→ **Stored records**
[Start of Attachment]

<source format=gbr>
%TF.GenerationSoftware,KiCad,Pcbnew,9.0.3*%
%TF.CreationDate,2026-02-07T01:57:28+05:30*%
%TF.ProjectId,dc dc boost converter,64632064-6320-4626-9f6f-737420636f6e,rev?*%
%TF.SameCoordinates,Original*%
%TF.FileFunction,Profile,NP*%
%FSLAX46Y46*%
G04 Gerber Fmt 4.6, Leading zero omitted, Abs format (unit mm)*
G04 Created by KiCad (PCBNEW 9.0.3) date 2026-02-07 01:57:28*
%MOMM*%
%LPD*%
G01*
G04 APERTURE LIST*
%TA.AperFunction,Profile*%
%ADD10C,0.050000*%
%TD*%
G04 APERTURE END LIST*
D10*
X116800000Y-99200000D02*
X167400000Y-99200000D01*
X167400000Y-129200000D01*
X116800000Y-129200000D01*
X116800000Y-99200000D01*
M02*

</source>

[End of Attachment]
[Start of Attachment]

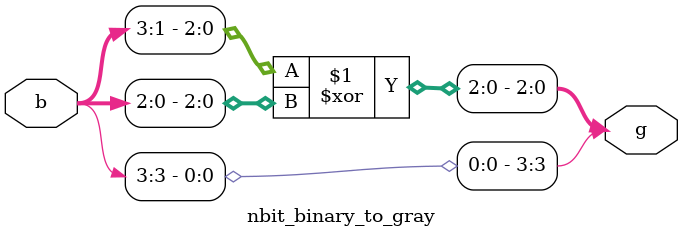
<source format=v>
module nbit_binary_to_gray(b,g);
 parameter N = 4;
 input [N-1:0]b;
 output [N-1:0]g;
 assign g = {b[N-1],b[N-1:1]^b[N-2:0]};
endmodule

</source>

[End of Attachment]
[Start of Attachment]

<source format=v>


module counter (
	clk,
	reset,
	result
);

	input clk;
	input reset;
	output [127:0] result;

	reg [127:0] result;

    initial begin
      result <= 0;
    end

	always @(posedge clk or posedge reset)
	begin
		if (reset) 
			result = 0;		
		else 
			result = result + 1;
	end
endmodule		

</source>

[End of Attachment]

→ **What is required**
Give the count of lines in the records that contain "KiCad", and no other text.

→ **Result of this task**
2